Noch bevor er sich der Weisung folgend aus Katja zurückziehen konnte, wurde er schon von Sophia nach hinten gezogen und zur Seite geschoben. Sie hüpfte auf den Waschtisch und spreizte ihre Beine weit, so dass er hungrigen geschwollenen dunkel geröteten Schamlippen sehen konnte. Sie packte seinen Schwaz und zog ihn in sich. Komm, fick mich! Aber nicht einspritzen! Ich bin nicht vorbereitet für eine Besamung! K. drang in sie und es war, als wäre nichts anders als vor wenigen Sekunden. Sie war eng und so hungrig, dass er Mühe hatte, ihr gut zu tun ohne selbst mit ihr hochzusteigen. Ungeniert begann sie zu masturbieren, und so hatte er jetzt weniger Mühe, seinen Orgasmus hinauszuzögern. Schnell schrie sie ihre Lust hinaus und drückte im Kommen ihr Becken fest auf seinen Penis. So klatschten Corinna, Jenny, Chris und Gisela einander ab wie beim Walzer und eine musste der anderen weichen. K. verlor im Taumel der Sinne jegliche Orientierung, dachte nur noch mit seinem Geschlecht und wollte gar nicht mehr, dass es irgendein Ende gäbe, nur williges Fleisch in willigem Fleisch, ohne Unterschied und ohne Unterlass, die Lust dieses Bienenschwarms als kollektives Erleben abseits Struktur und Abfolge.

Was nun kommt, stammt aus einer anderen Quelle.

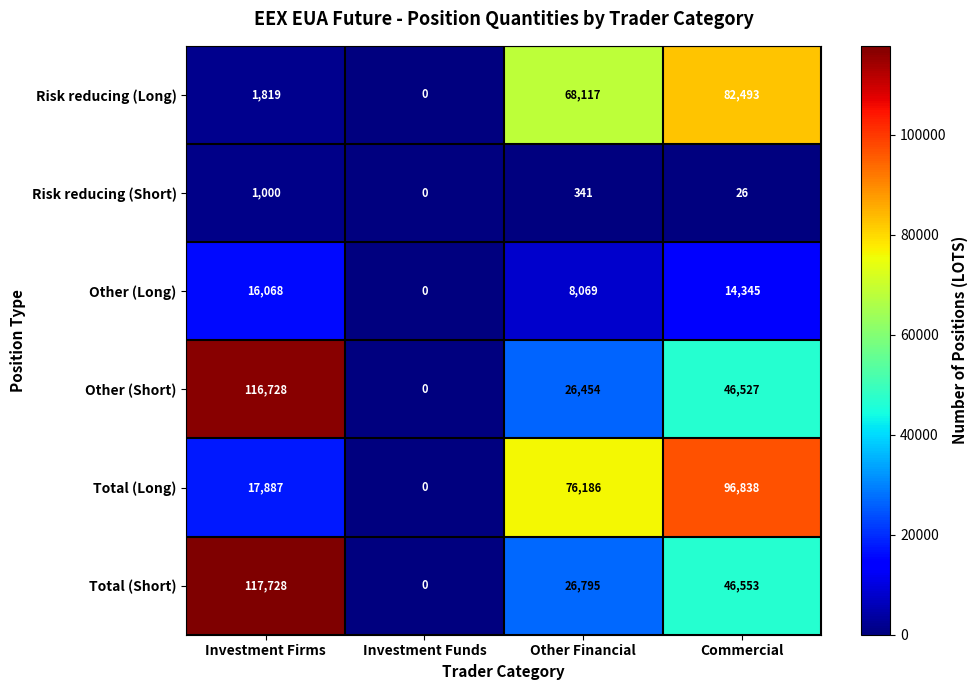

At which label is Total (Long) closest to 48419?

Other Financial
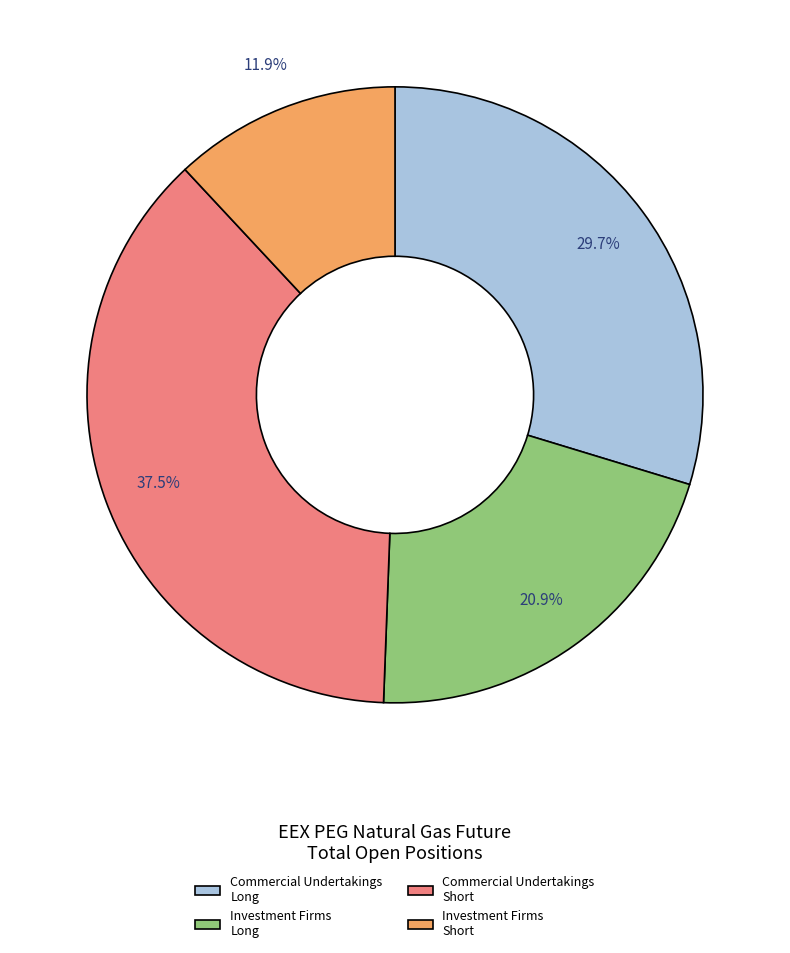

Approximately how many times larger is the value at Commercial Undertakings Long compared to Investment Firms Short?

2.5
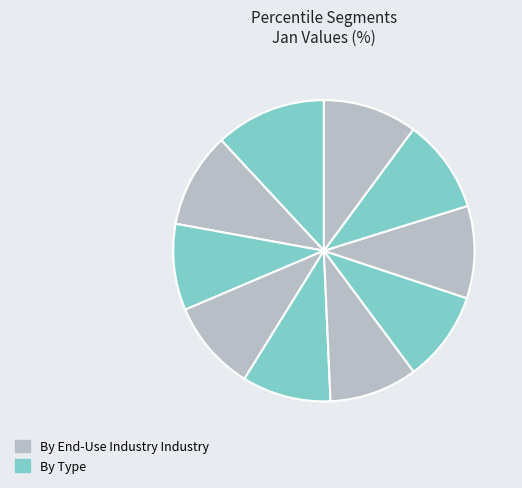

How many slices are in this pie chart?

10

Die zögerliche, zierliche Stefanie holte K. schlagartig in die Realität zurück, denn sie schien traurig und unglücklich, wurde aber ihren Freundinnen geradezu zum Waschtisch getrieben. Mit fragendem Blick stand K. vor ihr und seine Manneskraft sank in sich zusammen. Du musst doch nicht, wenn du nicht willst! tröstete er sie in dem anfeuernden Gejohle. Sie lächelte, kletterte auf die Marmorbank und sagte zart. Mach's mir einfach nur mit dem Mund, das wäre schön.